Well, that's it! All that it does now is load cv::Mat into an array. That will soon change, though!

Feature Extraction

Feature Header

As now we have an array of images, we really should get their features, amirite? So first, we need to define feature:

struct Feature {
    std::vector<cv::KeyPoint> keypoints;
    std::vector<cv::Point2f> points;
    cv::Mat descriptor;
};

typedef std::vector<Feature> Features;

And then we should pop this into SfM class:

void detect_features();
Features features;

And add this into run():

detect_features();

Implementation

After that, it's time to implement!
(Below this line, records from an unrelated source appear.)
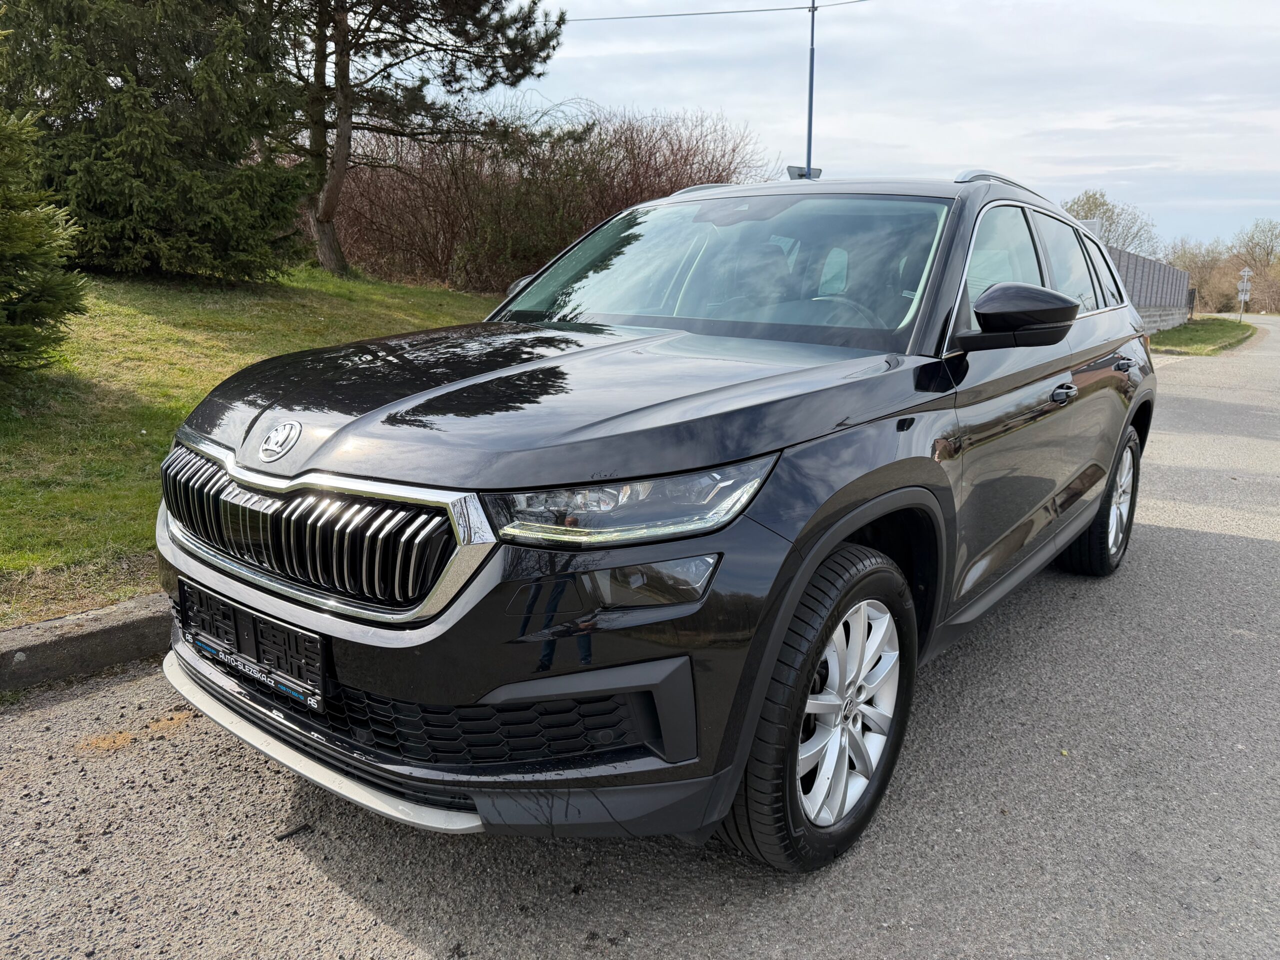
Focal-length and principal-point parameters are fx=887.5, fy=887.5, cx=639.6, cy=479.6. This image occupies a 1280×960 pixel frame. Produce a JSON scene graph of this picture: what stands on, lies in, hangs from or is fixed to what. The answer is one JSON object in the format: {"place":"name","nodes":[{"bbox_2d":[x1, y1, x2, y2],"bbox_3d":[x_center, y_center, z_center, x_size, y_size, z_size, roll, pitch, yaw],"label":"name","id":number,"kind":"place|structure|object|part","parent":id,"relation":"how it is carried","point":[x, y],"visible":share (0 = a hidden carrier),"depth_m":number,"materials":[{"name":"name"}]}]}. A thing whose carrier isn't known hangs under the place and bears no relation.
{"place":"outdoors","nodes":[
{"label":"outdoors","id":0,"kind":"place"},
{"bbox_2d":[0,263,503,627],"label":"lawn","id":1,"kind":"structure","parent":0,"point":[467,299],"materials":[{"name":"green plant"}]},
{"bbox_2d":[0,84,88,380],"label":"conifer tree","id":2,"kind":"object","parent":1,"relation":"on","point":[27,224],"visible":0.99,"depth_m":5.92,"materials":[{"name":"plant"}]},
{"bbox_2d":[0,0,310,281],"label":"spruce tree","id":3,"kind":"object","parent":1,"relation":"on","point":[263,227],"visible":0.93,"depth_m":9.76,"materials":[{"name":"plant"}]},
{"bbox_2d":[268,0,567,281],"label":"pine tree","id":4,"kind":"object","parent":1,"relation":"on","point":[327,216],"visible":0.98,"depth_m":13.56,"materials":[{"name":"green plant"}]},
{"label":"pine trunk","id":5,"kind":"part","parent":4,"relation":"part of","materials":[{"name":"brown wood"}]},
{"bbox_2d":[0,309,1278,959],"label":"road","id":6,"kind":"structure","parent":0,"point":[1183,541],"materials":[{"name":"grey asphalt"}]},
{"bbox_2d":[0,592,172,695],"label":"curb","id":7,"kind":"structure","parent":6,"relation":"on","point":[14,633],"depth_m":2.81,"materials":[{"name":"grey concrete"}]},
{"bbox_2d":[275,822,314,841],"bbox_3d":[-0.804,0.815,2.063,0.031,0.019,0.090,11,16,37],"label":"twig","id":8,"kind":"object","parent":6,"relation":"on","point":[298,829],"visible":0.93,"depth_m":2.06,"materials":[{"name":"black wood"}]},
{"bbox_2d":[152,168,1158,873],"bbox_3d":[0.530,-0.272,3.333,1.823,1.569,4.151,11,16,37],"label":"car","id":9,"kind":"object","parent":6,"relation":"on","point":[1077,493],"visible":0.98,"depth_m":2.02,"materials":[{"name":"metal"}]},
{"bbox_2d":[178,578,330,716],"bbox_3d":[-0.921,0.387,2.090,0.562,0.187,0.097,11,16,37],"label":"license plate holder","id":10,"kind":"object","parent":9,"relation":"attached to","point":[258,654],"visible":0.95,"depth_m":2.04,"materials":[{"name":"black plastic"}]},
{"label":"hood","id":11,"kind":"part","parent":9,"relation":"part of","materials":[{"name":"black metal"}]},
{"label":"headlight","id":12,"kind":"part","parent":9,"relation":"part of","materials":[{"name":"clear plastic"}]},
{"label":"windshield","id":13,"kind":"part","parent":9,"relation":"part of","materials":[{"name":"clear glass"}]},
{"label":"wheel","id":14,"kind":"part","parent":9,"relation":"part of","materials":[{"name":"black rubber"}]},
{"label":"steering wheel","id":15,"kind":"part","parent":9,"relation":"part of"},
{"label":"alloy rim","id":16,"kind":"part","parent":9,"relation":"part of","materials":[{"name":"metal"}]},
{"label":"mirror","id":17,"kind":"part","parent":9,"relation":"part of","materials":[{"name":"black plastic"}]},
{"label":"windows","id":18,"kind":"part","parent":9,"relation":"part of","materials":[{"name":"black glass"}]},
{"label":"front door handle","id":19,"kind":"part","parent":9,"relation":"part of","materials":[{"name":"metal"}]},
{"label":"wheel","id":20,"kind":"part","parent":9,"relation":"part of","materials":[{"name":"black rubber"}]},
{"label":"door handle","id":21,"kind":"part","parent":9,"relation":"part of","materials":[{"name":"metal"}]},
{"bbox_2d":[469,0,1279,249],"label":"sky","id":22,"kind":"structure","parent":0,"point":[1098,154],"materials":[{"name":"white"}]},
{"bbox_2d":[1109,246,1190,331],"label":"fence","id":23,"kind":"structure","parent":0,"point":[1140,286],"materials":[{"name":"grey"}]},
{"bbox_2d":[1135,306,1187,334],"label":"low wall","id":24,"kind":"structure","parent":0,"point":[1154,318],"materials":[{"name":"grey concrete"}]},
{"bbox_2d":[1147,316,1255,355],"label":"grass verge","id":25,"kind":"structure","parent":0,"point":[1183,334],"materials":[{"name":"green plant"}]},
{"bbox_2d":[1237,278,1251,300],"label":"road sign","id":26,"kind":"object","parent":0,"point":[1246,297],"visible":0.95,"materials":[{"name":"white metal"}]},
{"label":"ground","id":27,"kind":"structure","parent":0},
{"bbox_2d":[314,99,774,292],"bbox_3d":[-2.354,-5.719,18.668,9.285,4.290,8.479,11,16,37],"label":"bare shrub","id":28,"kind":"object","parent":27,"relation":"on","point":[576,232],"visible":0.65,"depth_m":17.02,"materials":[{"name":"brown plant"}]},
{"bbox_2d":[804,0,817,179],"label":"pole","id":29,"kind":"object","parent":27,"relation":"on","point":[809,130],"visible":0.48,"depth_m":17.78,"materials":[{"name":"metal"}]},
{"bbox_2d":[567,0,867,21],"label":"overhead wire","id":30,"kind":"object","parent":29,"relation":"attached to","point":[732,12],"visible":0.95,"depth_m":18.40,"materials":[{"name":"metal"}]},
{"bbox_2d":[785,165,821,179],"bbox_3d":[2.808,-5.050,15.282,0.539,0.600,0.621,11,16,37],"label":"sign","id":31,"kind":"object","parent":29,"relation":"attached to","point":[791,170],"visible":0.29,"depth_m":15.21,"materials":[{"name":"grey metal"}]},
{"bbox_2d":[1063,190,1159,252],"label":"bare tree","id":32,"kind":"object","parent":27,"relation":"on","point":[1111,216],"visible":0.45,"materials":[{"name":"green plant"}]},
{"bbox_2d":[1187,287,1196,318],"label":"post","id":33,"kind":"object","parent":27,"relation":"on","point":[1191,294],"visible":0.65,"depth_m":36.04,"materials":[{"name":"black"}]},
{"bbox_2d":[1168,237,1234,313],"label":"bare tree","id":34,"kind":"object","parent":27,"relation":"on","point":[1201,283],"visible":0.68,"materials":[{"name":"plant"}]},
{"bbox_2d":[1232,219,1279,313],"label":"bare tree","id":35,"kind":"object","parent":27,"relation":"on","point":[1254,259],"visible":0.91,"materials":[{"name":"plant"}]}
]}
We are going to use the ORB (Oriented FAST and Rotated BRIEF) detector to calculate keypoints & descriptors.

void SfM::detect_features() {
    cv::Ptr<cv::FeatureDetector> detector = cv::ORB::create(5000);
    for (int i = 0; i < views.size(); i++) {
        const cv::Mat &view = views[i];
        Feature feature;
        detector->detectAndCompute(view, cv::noArray(), feature.keypoints, feature.descriptor);
        for (int i = 0; i < feature.keypoints.size(); i++) {
            feature.points.push_back(feature.keypoints[i].pt);
        }
        features.push_back(feature);
    }
}

That's it for keypoints. If you are curious and want to see its output, it should look a little something like this:

Keypoints

Feature Matching

After all features are extracted, now's the time to match them. As we have quite a few input views, we are going to match them, pair by pair, and put that into a matrix of sort. This matrix is going to be symmetric, of course, so we really only need half of them.
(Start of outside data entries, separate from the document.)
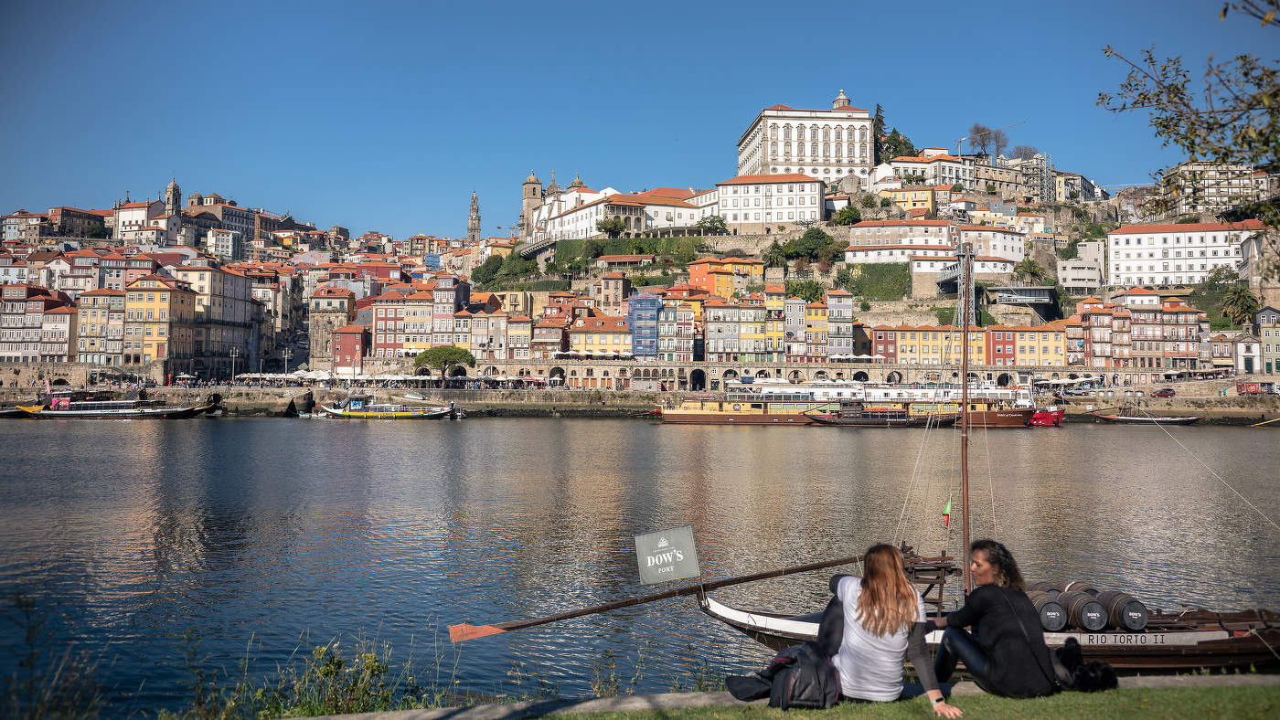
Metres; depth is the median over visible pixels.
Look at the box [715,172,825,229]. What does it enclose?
white building
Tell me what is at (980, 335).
yellow building
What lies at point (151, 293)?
yellow building
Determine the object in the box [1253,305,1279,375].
building
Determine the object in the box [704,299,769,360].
building
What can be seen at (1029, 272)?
tree
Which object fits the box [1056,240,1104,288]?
white building
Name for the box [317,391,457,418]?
boat
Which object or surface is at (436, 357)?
tree
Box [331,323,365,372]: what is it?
red building
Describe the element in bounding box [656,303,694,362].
building
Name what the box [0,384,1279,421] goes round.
quay wall
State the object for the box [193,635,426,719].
shrub
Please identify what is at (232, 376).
street lamp
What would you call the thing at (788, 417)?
boats
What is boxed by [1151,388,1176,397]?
car
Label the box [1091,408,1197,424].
boat
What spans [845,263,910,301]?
ivy
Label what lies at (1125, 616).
barrel
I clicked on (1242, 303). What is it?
palm tree
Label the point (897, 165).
white building
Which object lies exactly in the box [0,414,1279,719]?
river
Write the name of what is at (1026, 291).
building
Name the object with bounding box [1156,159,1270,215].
building
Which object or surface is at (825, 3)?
sky
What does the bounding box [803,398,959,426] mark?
boat
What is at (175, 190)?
church tower
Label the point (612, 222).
tree
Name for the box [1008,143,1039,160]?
tree
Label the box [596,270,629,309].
building
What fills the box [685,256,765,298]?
orange building
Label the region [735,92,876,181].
palace
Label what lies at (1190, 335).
building
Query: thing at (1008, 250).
white building
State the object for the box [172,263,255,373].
building
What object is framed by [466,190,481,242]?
bell tower
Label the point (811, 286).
tree
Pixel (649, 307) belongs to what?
blue building
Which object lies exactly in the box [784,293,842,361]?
building
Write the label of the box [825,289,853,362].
building
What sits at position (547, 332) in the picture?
building
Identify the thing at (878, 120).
tree
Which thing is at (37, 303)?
building
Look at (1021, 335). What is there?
yellow building
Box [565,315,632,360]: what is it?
yellow building
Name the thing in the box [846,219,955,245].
white building
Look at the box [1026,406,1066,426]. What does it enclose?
red boat
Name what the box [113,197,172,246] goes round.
building
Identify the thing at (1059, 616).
barrel
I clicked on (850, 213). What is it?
tree
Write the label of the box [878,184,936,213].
yellow building
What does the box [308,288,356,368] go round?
building
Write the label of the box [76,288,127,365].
building
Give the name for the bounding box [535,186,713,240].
white building
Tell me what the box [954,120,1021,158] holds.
construction crane
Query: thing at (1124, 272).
white building
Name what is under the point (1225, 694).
lawn
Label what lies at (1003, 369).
stone wall
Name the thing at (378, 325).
building
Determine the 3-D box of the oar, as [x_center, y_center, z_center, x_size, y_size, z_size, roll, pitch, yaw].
[0.623,3.204,12.670,6.168,0.854,0.335,1,-2,-15]
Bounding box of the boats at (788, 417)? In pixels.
[657,378,1050,426]
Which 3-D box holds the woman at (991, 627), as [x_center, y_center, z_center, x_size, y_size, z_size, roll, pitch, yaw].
[2.539,1.912,6.829,0.762,1.142,0.819,0,-2,-11]
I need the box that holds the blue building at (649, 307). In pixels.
[628,290,661,360]
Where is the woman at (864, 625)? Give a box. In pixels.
[816,543,959,713]
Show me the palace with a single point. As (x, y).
(843, 161)
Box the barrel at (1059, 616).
[1026,586,1068,631]
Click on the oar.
(797, 570)
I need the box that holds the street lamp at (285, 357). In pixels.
[281,347,291,375]
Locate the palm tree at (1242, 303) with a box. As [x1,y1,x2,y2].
[1219,281,1258,327]
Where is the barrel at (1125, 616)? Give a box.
[1097,590,1149,631]
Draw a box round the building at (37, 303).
[0,286,76,361]
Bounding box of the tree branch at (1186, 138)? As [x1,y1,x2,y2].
[1096,0,1279,270]
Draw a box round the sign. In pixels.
[634,524,699,586]
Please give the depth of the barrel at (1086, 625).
13.16 m
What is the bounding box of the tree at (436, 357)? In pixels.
[413,345,476,381]
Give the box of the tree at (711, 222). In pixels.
[696,215,728,234]
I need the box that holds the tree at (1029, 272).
[1012,258,1045,284]
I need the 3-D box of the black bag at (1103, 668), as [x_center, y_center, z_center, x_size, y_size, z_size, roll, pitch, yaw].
[3.499,2.443,7.389,0.478,0.335,0.517,0,-2,0]
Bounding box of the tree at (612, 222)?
[596,215,626,237]
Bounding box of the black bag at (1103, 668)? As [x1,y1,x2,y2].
[1056,639,1119,693]
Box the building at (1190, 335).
[1079,301,1202,369]
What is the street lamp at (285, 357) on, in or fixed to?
attached to the quay wall at (517, 399)
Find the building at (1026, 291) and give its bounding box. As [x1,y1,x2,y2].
[992,285,1055,310]
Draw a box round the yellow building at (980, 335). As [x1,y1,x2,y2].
[885,325,986,367]
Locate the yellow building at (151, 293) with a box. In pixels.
[124,277,198,368]
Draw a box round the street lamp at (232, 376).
[227,346,238,384]
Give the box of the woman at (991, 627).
[924,539,1059,701]
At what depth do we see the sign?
12.23 m
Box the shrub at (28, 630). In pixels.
[0,591,109,719]
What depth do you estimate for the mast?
15.23 m
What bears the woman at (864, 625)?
on the lawn at (1225, 694)
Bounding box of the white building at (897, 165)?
[877,152,971,193]
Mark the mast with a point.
(965, 506)
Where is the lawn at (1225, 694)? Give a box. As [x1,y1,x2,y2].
[524,682,1279,719]
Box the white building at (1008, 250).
[953,225,1027,265]
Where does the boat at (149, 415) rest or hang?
on the river
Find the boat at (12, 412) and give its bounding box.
[0,405,37,416]
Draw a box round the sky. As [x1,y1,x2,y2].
[0,0,1279,235]
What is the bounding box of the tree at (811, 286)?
[784,277,824,302]
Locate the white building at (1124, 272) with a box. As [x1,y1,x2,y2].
[1108,221,1265,288]
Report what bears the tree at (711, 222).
on the hill
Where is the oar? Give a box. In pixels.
[452,553,858,643]
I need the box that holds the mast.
[957,246,972,604]
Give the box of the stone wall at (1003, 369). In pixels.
[352,358,1124,389]
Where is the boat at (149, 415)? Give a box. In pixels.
[11,392,217,418]
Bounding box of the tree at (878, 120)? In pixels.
[871,103,887,163]
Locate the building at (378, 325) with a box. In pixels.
[371,293,436,359]
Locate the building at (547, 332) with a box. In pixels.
[529,313,567,360]
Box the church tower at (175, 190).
[163,178,182,214]
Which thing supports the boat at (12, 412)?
on the river
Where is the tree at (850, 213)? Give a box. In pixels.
[833,204,863,225]
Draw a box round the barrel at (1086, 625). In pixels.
[1055,583,1106,631]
Modification to SfM Header

Simply pop this to your SfM header:

typedef std::vector<cv::DMatch > Matches;
std::vector<std::vector<Matches> > feature_matching_mat;

and we are ready to go.

Implementation

Since this is still (kinda) feature detection, I am simply going to append the following code to detect_features() above. You can do it however you like.

feature_matching_mat.resize(views.size());
cv::Ptr<cv::DescriptorMatcher> matcher = cv::DescriptorMatcher::create("BruteForce-Hamming");
for (int i = 0; i < views.size(); i++) {
    feature_matching_mat[i].resize(views.size());
    for (int j = i + 1; j < views.size(); j++) {
        std::vector<Matches> initial_matches;
        Matches pruned_matches;
        matcher->knnMatch(features[i].descriptor, features[j].descriptor, initial_matches, 2);

        for (int i = 0; i < initial_matches.size(); i++) {
            if (initial_matches[i][0].distance < 0.8f * initial_matches[i][1].distance) {
                pruned_matches.push_back(initial_matches[i][0]);
            }
        }

        feature_matching_mat[i][j] = pruned_matches;
    }
}

Keep in mind that half of the matrix does not have any data at all:

Such empty

If you are curious for the matches, they look a little bit like this:

Sample matches

That's It For Today

...And we are gonna stop here for now. That's a lot to take in for today, but tomorrow is going to be even harder. But don't give up yet! Tomorrow, we are going to do the baseline triangulation, which will generate our primitive point cloud!